EXERCISE -> Reproduce the transcribed text from all of the data below line for line, without any change. Leave the pictures out of your answer.

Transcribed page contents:
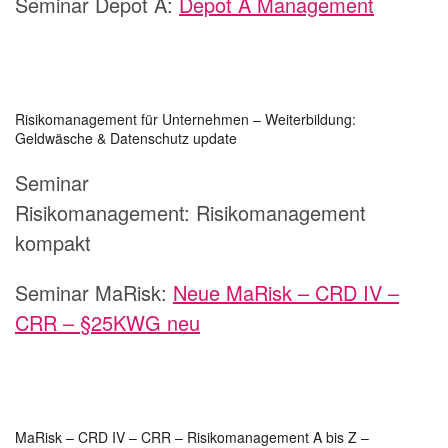
Seminar Depot A:
Depot A Management
Risikomanagement für Unternehmen – Weiterbildung:
Geldwäsche & Datenschutz update
Seminar
Risikomanagement:
Risikomanagement
kompakt
Seminar MaRisk:
Neue MaRisk – CRD IV –
CRR – §25KWG neu
MaRisk – CRD IV – CRR – Risikomanagement A bis Z –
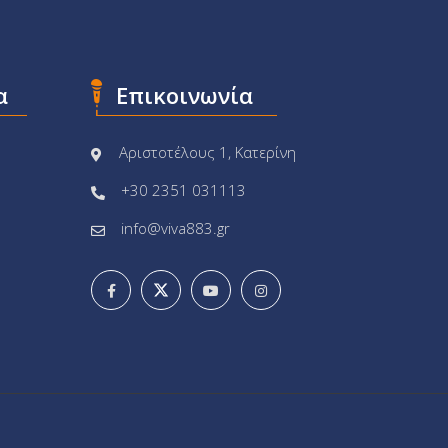
α
Επικοινωνία
Αριστοτέλους 1, Κατερίνη
+30 2351 031113
info@viva883.gr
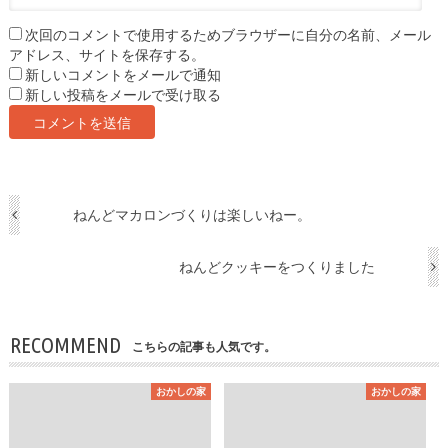
次回のコメントで使用するためブラウザーに自分の名前、メール
アドレス、サイトを保存する。
新しいコメントをメールで通知
新しい投稿をメールで受け取る
ねんどマカロンづくりは楽しいねー。
ねんどクッキーをつくりました
RECOMMEND
こちらの記事も人気です。
おかしの家
おかしの家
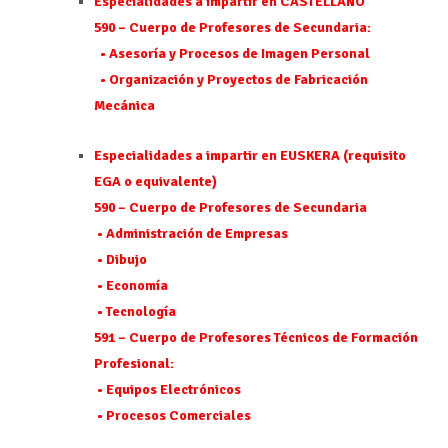
Especialidades a impartir en CASTELLANO
590 – Cuerpo de Profesores de Secundaria:
• Asesoría y Procesos de Imagen Personal
• Organización y Proyectos de Fabricación
Mecánica
Especialidades a impartir en EUSKERA (requisito
EGA o equivalente)
590 – Cuerpo de Profesores de Secundaria
• Administración de Empresas
• Dibujo
• Economía
• Tecnología
591 – Cuerpo de Profesores Técnicos de Formación
Profesional:
• Equipos Electrónicos
• Procesos Comerciales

EXERCISE SOLUTION ->
Seminar Depot A:
Depot A Management
Risikomanagement für Unternehmen – Weiterbildung:
Geldwäsche & Datenschutz update
Seminar
Risikomanagement:
Risikomanagement
kompakt
Seminar MaRisk:
Neue MaRisk – CRD IV –
CRR – §25KWG neu
MaRisk – CRD IV – CRR – Risikomanagement A bis Z –
α
Επικοινωνία
Αριστοτέλους 1, Κατερίνη
+30 2351 031113
info@viva883.gr
次回のコメントで使用するためブラウザーに自分の名前、メール
アドレス、サイトを保存する。
新しいコメントをメールで通知
新しい投稿をメールで受け取る
ねんどマカロンづくりは楽しいねー。
ねんどクッキーをつくりました
RECOMMEND
こちらの記事も人気です。
おかしの家
おかしの家
Especialidades a impartir en CASTELLANO
590 – Cuerpo de Profesores de Secundaria:
• Asesoría y Procesos de Imagen Personal
• Organización y Proyectos de Fabricación
Mecánica
Especialidades a impartir en EUSKERA (requisito
EGA o equivalente)
590 – Cuerpo de Profesores de Secundaria
• Administración de Empresas
• Dibujo
• Economía
• Tecnología
591 – Cuerpo de Profesores Técnicos de Formación
Profesional:
• Equipos Electrónicos
• Procesos Comerciales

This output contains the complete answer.